2019 leaves a mark in Bitcoin price history, CNBC’s Brian Kelly

CNBC’s Brian Kelly claims that Bitcoin price history in the year 2019 was a watershed in the history of asset’s journey until now.

The Founder and CEO of BKCM LLC, a digital asset investment company, believes that the asset’s overwhelming performance at the cryptocurrency markets this year has gotten people to stand up and take notice of its potential as a strong competitor to gold and other asset classes.

With Bitcoin, a new kind of trading has emerged, he proclaims on CNBC’s Fast Money.

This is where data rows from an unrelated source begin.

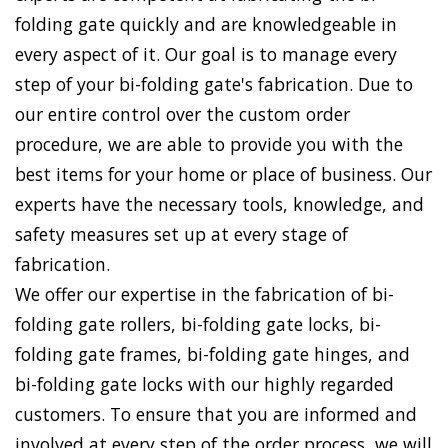
folding gate quickly and are knowledgeable in
every aspect of it. Our goal is to manage every
step of your bi-folding gate's fabrication. Due to
our entire control over the custom order
procedure, we are able to provide you with the
best items for your home or place of business. Our
experts have the necessary tools, knowledge, and
safety measures set up at every stage of
fabrication.
We offer our expertise in the fabrication of bi-
folding gate rollers, bi-folding gate locks, bi-
folding gate frames, bi-folding gate hinges, and
bi-folding gate locks with our highly regarded
customers. To ensure that you are informed and
involved at every step of the order process, we will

Bitcoin price history draws investor attention

Although he agrees that up until now, he insisted that Bitcoin was not to be regarded as a macro asset class, in 2019, the situation has undergone a 180-degree turn. Today, the investor class do stand to make profits from its broad market swings.

That said, he stipulates that Bitcoin is not to be mistaken for a safe haven. It may manage to stir up nail-biting finishes at the market. However, the chances of losing substantial capital remain large. 

Today, the most-traded cryptocurrency in the world continues to hit new milestones by almost increasing its starting price of the year by three times. What started as a humble beginning for the asset, with pricing just over three thousand seven hundred dollars ($3759), today, it is trading just short of twelve thousand dollars ($11859).

Bitcoin cannot be defeated, affirms Kelly

When addressing the anti-cryptocurrency standpoints undertaken by many governments, CNBC’s most sought-after commentator remarked that attempts such as these might dampen the spirits of investors; however, it is not possible for completely quash Bitcoin.

According to him, the governments of those countries, where people are choosing Bitcoin over their native currencies, are doing their utmost to put down its value by highlighting its vulnerabilities. 

“It is very much like the internet,” he states. Whether you adopt it or not, it will continue to exist, despite resistance from anti-money laundering forces.